Stepping into paradise . . .
Saturday, May 2, 2026. It's the Satyr's day . . . another cool, sunny day for Green Country and TulseyTown. Moderate Northerlies are forecasted to hold temperatures in the low 70's. Southerlies and warming return overnight tonight.
Every step we take is a miracle. – Thich Nhat Hahn
President Eisenhower said, “In a very real sense, the world no longer has a choice between force and law. If civilization is to survive, it must choose the rule of law.” Trump is doing everything he can to ignore and avoid the rule of law. – Heather Cox Richardson, in yesterday's Letters From An American.
Classical music contains many memorable themes.
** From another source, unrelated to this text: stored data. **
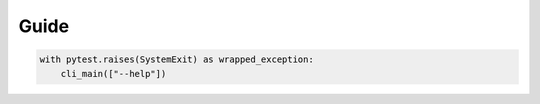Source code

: 
######################
Guide
######################

.. invisible-code-block: python

    from tcpm import cli_main
    import pytest

.. code-block:: python

    with pytest.raises(SystemExit) as wrapped_exception:
        cli_main(["--help"])
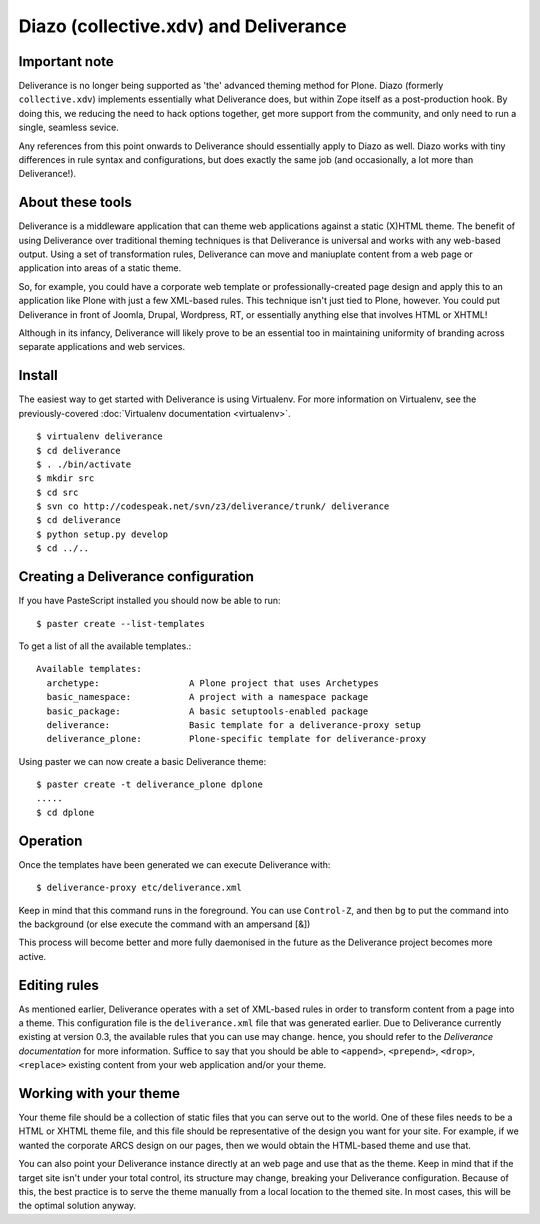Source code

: Diazo (collective.xdv) and Deliverance
======================================

Important note
--------------

Deliverance is no longer being supported as 'the' advanced theming method for Plone.  Diazo (formerly ``collective.xdv``) implements essentially what Deliverance does, but within Zope itself as a post-production hook.  By doing this, we reducing the need to hack options together, get more support from the community, and only need to run a single, seamless sevice.

Any references from this point onwards to Deliverance should essentially apply to Diazo as well.  Diazo works with tiny differences in rule syntax and configurations, but does exactly the same job (and occasionally, a lot more than Deliverance!).

About these tools
-----------------

Deliverance is a middleware application that can theme web applications against a static (X)HTML theme.  The benefit of using Deliverance over traditional theming techniques is that Deliverance is universal and works with any web-based output.  Using a set of transformation rules, Deliverance can move and maniuplate content from a web page or application into areas of a static theme.  

So, for example, you could have a corporate web template or professionally-created page design and apply this to an application like Plone with just a few XML-based rules.  This technique isn't just tied to Plone, however.  You could put Deliverance in front of Joomla, Drupal, Wordpress, RT, or essentially anything else that involves HTML or XHTML!  

Although in its infancy, Deliverance will likely prove to be an essential too in maintaining uniformity of branding across separate applications and web services.

Install
-------

The easiest way to get started with Deliverance is using Virtualenv.  For more information on Virtualenv, see the previously-covered :doc:`Virtualenv documentation <virtualenv>`.

::

   $ virtualenv deliverance
   $ cd deliverance
   $ . ./bin/activate
   $ mkdir src
   $ cd src
   $ svn co http://codespeak.net/svn/z3/deliverance/trunk/ deliverance
   $ cd deliverance
   $ python setup.py develop
   $ cd ../..

Creating a Deliverance configuration
------------------------------------

If you have PasteScript installed you should now be able to run::

   $ paster create --list-templates

To get a list of all the available templates.::

   Available templates:
     archetype:                 A Plone project that uses Archetypes
     basic_namespace:           A project with a namespace package
     basic_package:             A basic setuptools-enabled package
     deliverance:               Basic template for a deliverance-proxy setup
     deliverance_plone:         Plone-specific template for deliverance-proxy

Using paster we can now create a basic Deliverance theme::

   $ paster create -t deliverance_plone dplone
   .....
   $ cd dplone

Operation
---------

Once the templates have been generated we can execute Deliverance with::

   $ deliverance-proxy etc/deliverance.xml

Keep in mind that this command runs in the foreground.  You can use ``Control-Z``, and then ``bg`` to put the command into the background (or else execute the command with an ampersand [&])

This process will become better and more fully daemonised in the future as the Deliverance project becomes more active.

Editing rules
-------------

As mentioned earlier, Deliverance operates with a set of XML-based rules in order to transform content from a page into a theme.  This configuration file is the ``deliverance.xml`` file that was generated earlier.  Due to Deliverance currently existing at version 0.3, the available rules that you can use may change.  hence, you should refer to the `Deliverance documentation` for more information.  Suffice to say that you should be able to ``<append>``, ``<prepend>``, ``<drop>``, ``<replace>`` existing content from your web application and/or your theme.

Working with your theme
-----------------------

Your theme file should be a collection of static files that you can serve out to the world.  One of these files needs to be a HTML or XHTML theme file, and this file should be representative of the design you want for your site.  For example, if we wanted the corporate ARCS design on our pages, then we would obtain the HTML-based theme and use that.  

You can also point your Deliverance instance directly at an web page and use that as the theme.  Keep in mind that if the target site isn't under your total control, its structure may change, breaking your Deliverance configuration.  Because of this, the best practice is to serve the theme manually from a local location to the themed site.  In most cases, this will be the optimal solution anyway.

.. seealso::

   `Deliverance <http://deliverance.openplans.org/>`_
      The Deliverance homepage
   `Deliverance documentation <http://packages.python.org/Deliverance/index.html>`_
      Documentation for the operation and configuration of Deliverance


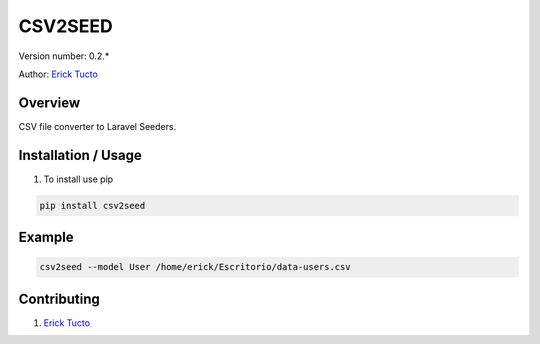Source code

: ********
CSV2SEED
********

Version number: 0.2.*

Author: `Erick Tucto`_

Overview
########

CSV file converter to Laravel Seeders.

|Terminal|

Installation / Usage
####################

1. To install use pip

.. code-block:: bash

    pip install csv2seed

Example
#######

.. code-block:: bash

    csv2seed --model User /home/erick/Escritorio/data-users.csv

|Result|

Contributing
############

1. `Erick Tucto`_

.. |Terminal| image:: https://raw.githubusercontent.com/ErickTucto/csv2seed/master/docs/terminal.png
    :width: 600px
    :alt: terminal.png

.. |Result| image:: https://raw.githubusercontent.com/ErickTucto/csv2seed/master/docs/result.png
    :width: 600px
    :alt: result.png

.. _`Erick Tucto`: https://github.com/ErickTucto
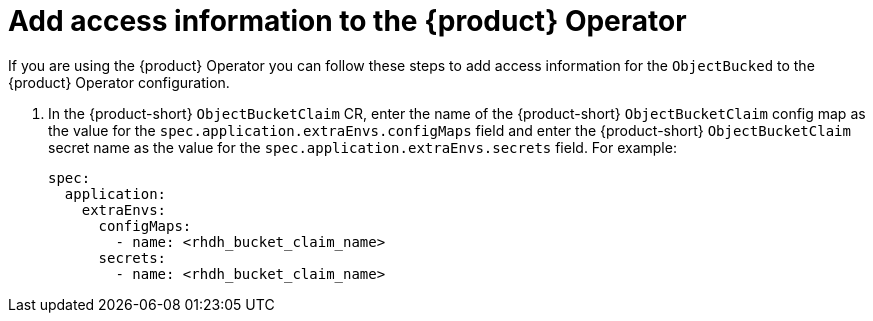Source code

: [id="proc-techdocs-configure-odf-operator_{context}"]


= Add access information to the {product} Operator

If you are using the {product} Operator you can follow these steps to add access information for the `ObjectBucked` to the {product} Operator configuration.

. In the {product-short} `ObjectBucketClaim` CR, enter the name of the {product-short} `ObjectBucketClaim` config map as the value for the `spec.application.extraEnvs.configMaps` field and enter the {product-short} `ObjectBucketClaim` secret name as the value for the `spec.application.extraEnvs.secrets` field. For example:
+
[source]
----
spec:
  application:
    extraEnvs:
      configMaps:
        - name: <rhdh_bucket_claim_name>
      secrets:
        - name: <rhdh_bucket_claim_name>
----
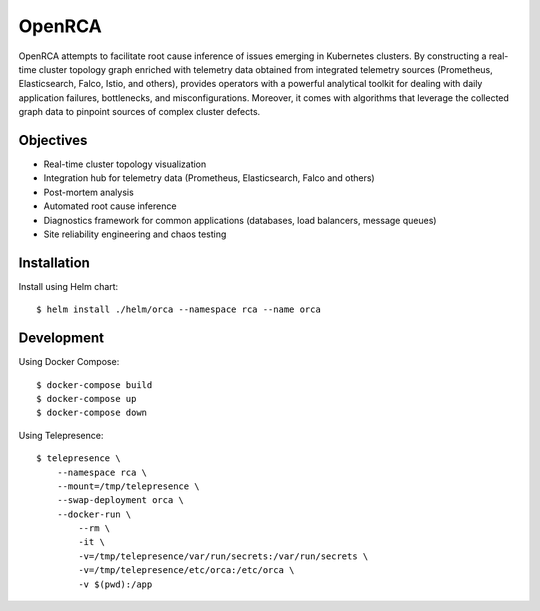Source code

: OpenRCA
==============================================

.. image:: https://img.shields.io/travis/openrca/orca.svg
   :target: https://travis-ci.org/openrca/orca

.. image:: https://img.shields.io/github/license/openrca/orca
   :target: https://github.com/openrca/orca

.. image:: https://img.shields.io/gitter/room/openrca/community
   :target: https://gitter.im/openrca/community

.. raw:: html

    <h2 align="center">
        <img src="docs/images/orca-logo.png" alt="OpenRCA" height="200px">
    <br>
    Automated Root Cause Analysis for Kubernetes
    </h2>

OpenRCA attempts to facilitate root cause inference of issues emerging in Kubernetes clusters. By
constructing a real-time cluster topology graph enriched with telemetry data obtained from
integrated telemetry sources (Prometheus, Elasticsearch, Falco, Istio, and others), provides
operators with a powerful analytical toolkit for dealing with daily application failures,
bottlenecks, and misconfigurations. Moreover, it comes with algorithms that leverage the collected
graph data to pinpoint sources of complex cluster defects.

Objectives
----------

- Real-time cluster topology visualization
- Integration hub for telemetry data (Prometheus, Elasticsearch, Falco and others)
- Post-mortem analysis
- Automated root cause inference
- Diagnostics framework for common applications (databases, load balancers, message queues)
- Site reliability engineering and chaos testing

Installation
------------

Install using Helm chart:

::

    $ helm install ./helm/orca --namespace rca --name orca


Development
-----

Using Docker Compose:

::

    $ docker-compose build
    $ docker-compose up
    $ docker-compose down

Using Telepresence:

::

    $ telepresence \
        --namespace rca \
        --mount=/tmp/telepresence \
        --swap-deployment orca \
        --docker-run \
            --rm \
            -it \
            -v=/tmp/telepresence/var/run/secrets:/var/run/secrets \
            -v=/tmp/telepresence/etc/orca:/etc/orca \
            -v $(pwd):/app
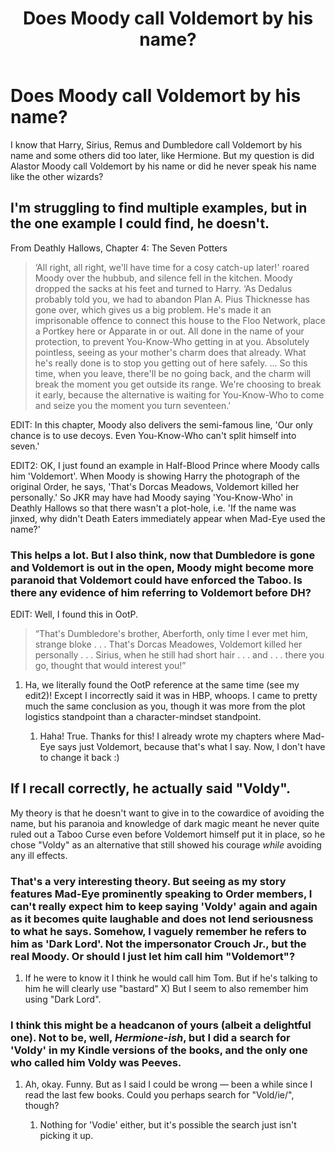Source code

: #+TITLE: Does Moody call Voldemort by his name?

* Does Moody call Voldemort by his name?
:PROPERTIES:
:Author: afrose9797
:Score: 1
:DateUnix: 1530711495.0
:DateShort: 2018-Jul-04
:END:
I know that Harry, Sirius, Remus and Dumbledore call Voldemort by his name and some others did too later, like Hermione. But my question is did Alastor Moody call Voldemort by his name or did he never speak his name like the other wizards?


** I'm struggling to find multiple examples, but in the one example I could find, he doesn't.

From Deathly Hallows, Chapter 4: The Seven Potters

#+begin_quote
  ‘All right, all right, we'll have time for a cosy catch-up later!' roared Moody over the hubbub, and silence fell in the kitchen. Moody dropped the sacks at his feet and turned to Harry. ‘As Dedalus probably told you, we had to abandon Plan A. Pius Thicknesse has gone over, which gives us a big problem. He's made it an imprisonable offence to connect this house to the Floo Network, place a Portkey here or Apparate in or out. All done in the name of your protection, to prevent You-Know-Who getting in at you. Absolutely pointless, seeing as your mother's charm does that already. What he's really done is to stop you getting out of here safely. ... So this time, when you leave, there'll be no going back, and the charm will break the moment you get outside its range. We're choosing to break it early, because the alternative is waiting for You-Know-Who to come and seize you the moment you turn seventeen.'
#+end_quote

EDIT: In this chapter, Moody also delivers the semi-famous line, 'Our only chance is to use decoys. Even You-Know-Who can't split himself into seven.'

EDIT2: OK, I just found an example in Half-Blood Prince where Moody calls him 'Voldemort'. When Moody is showing Harry the photograph of the original Order, he says, 'That's Dorcas Meadows, Voldemort killed her personally.' So JKR may have had Moody saying 'You-Know-Who' in Deathly Hallows so that there wasn't a plot-hole, i.e. 'If the name was jinxed, why didn't Death Eaters immediately appear when Mad-Eye used the name?'
:PROPERTIES:
:Author: FitzDizzyspells
:Score: 6
:DateUnix: 1530726626.0
:DateShort: 2018-Jul-04
:END:

*** This helps a lot. But I also think, now that Dumbledore is gone and Voldemort is out in the open, Moody might become more paranoid that Voldemort could have enforced the Taboo. Is there any evidence of him referring to Voldemort before DH?

EDIT: Well, I found this in OotP.

#+begin_quote
  “That's Dumbledore's brother, Aberforth, only time I ever met him, strange bloke . . . That's Dorcas Meadowes, Voldemort killed her personally . . . Sirius, when he still had short hair . . . and . . . there you go, thought that would interest you!”
#+end_quote
:PROPERTIES:
:Author: afrose9797
:Score: 1
:DateUnix: 1530729916.0
:DateShort: 2018-Jul-04
:END:

**** Ha, we literally found the OotP reference at the same time (see my edit2)! Except I incorrectly said it was in HBP, whoops. I came to pretty much the same conclusion as you, though it was more from the plot logistics standpoint than a character-mindset standpoint.
:PROPERTIES:
:Author: FitzDizzyspells
:Score: 2
:DateUnix: 1530730733.0
:DateShort: 2018-Jul-04
:END:

***** Haha! True. Thanks for this! I already wrote my chapters where Mad-Eye says just Voldemort, because that's what I say. Now, I don't have to change it back :)
:PROPERTIES:
:Author: afrose9797
:Score: 2
:DateUnix: 1530731695.0
:DateShort: 2018-Jul-04
:END:


** If I recall correctly, he actually said "Voldy".

My theory is that he doesn't want to give in to the cowardice of avoiding the name, but his paranoia and knowledge of dark magic meant he never quite ruled out a Taboo Curse even before Voldemort himself put it in place, so he chose "Voldy" as an alternative that still showed his courage /while/ avoiding any ill effects.
:PROPERTIES:
:Author: Achille-Talon
:Score: 4
:DateUnix: 1530713934.0
:DateShort: 2018-Jul-04
:END:

*** That's a very interesting theory. But seeing as my story features Mad-Eye prominently speaking to Order members, I can't really expect him to keep saying 'Voldy' again and again as it becomes quite laughable and does not lend seriousness to what he says. Somehow, I vaguely remember he refers to him as 'Dark Lord'. Not the impersonator Crouch Jr., but the real Moody. Or should I just let him call him "Voldemort"?
:PROPERTIES:
:Author: afrose9797
:Score: 3
:DateUnix: 1530716292.0
:DateShort: 2018-Jul-04
:END:

**** If he were to know it I think he would call him Tom. But if he's talking to him he will clearly use "bastard" X) But I seem to also remember him using "Dark Lord".
:PROPERTIES:
:Author: MoleOfWar
:Score: 2
:DateUnix: 1530723379.0
:DateShort: 2018-Jul-04
:END:


*** I think this might be a headcanon of yours (albeit a delightful one). Not to be, well, /Hermione-ish/, but I did a search for 'Voldy' in my Kindle versions of the books, and the only one who called him Voldy was Peeves.
:PROPERTIES:
:Author: FitzDizzyspells
:Score: 3
:DateUnix: 1530751453.0
:DateShort: 2018-Jul-05
:END:

**** Ah, okay. Funny. But as I said I could be wrong --- been a while since I read the last few books. Could you perhaps search for "Vold/ie/", though?
:PROPERTIES:
:Author: Achille-Talon
:Score: 1
:DateUnix: 1530780465.0
:DateShort: 2018-Jul-05
:END:

***** Nothing for 'Vodie' either, but it's possible the search just isn't picking it up.
:PROPERTIES:
:Author: FitzDizzyspells
:Score: 1
:DateUnix: 1530883184.0
:DateShort: 2018-Jul-06
:END:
Tchaikovsky's Swan Lake has several. It and Rachmaninoff's Second Piano Concerto come immediately to mind. One of the most memorable themes in musical history is the opening dance in “The Polovtsian Dances” of Borodine's only opera Prince Igor. The “dances” score opens in the opera’s second act with a song, the text of which translates into a poem about longing for a time in the past in a land of true freedom. Here's link to the “Polovtsian Dances” by Alexandre Borodine, performed by the Sorbonne University Chorus and Orchestra. Now a concert staple around the world, that opening theme was was adapted into the score for the broadway musical Kismet and into a motion picture featuring a duet “Stranger in Paradise.” I lost count of the number of times “Stranger in Paradise” is listed on youtube. It's a perfect “duet” … attesting to the fact that Borodine's melody remains forever with us as among history's most beautiful and romantic themes.
Even silence can seem to the world like happiness –
like praise – from the pool of shade you have found
beneath the everlasting.
– Mary Oliver, “Just Lying On The Grass At Blackwater,” from Blue Iris, Beacon Press, 2004.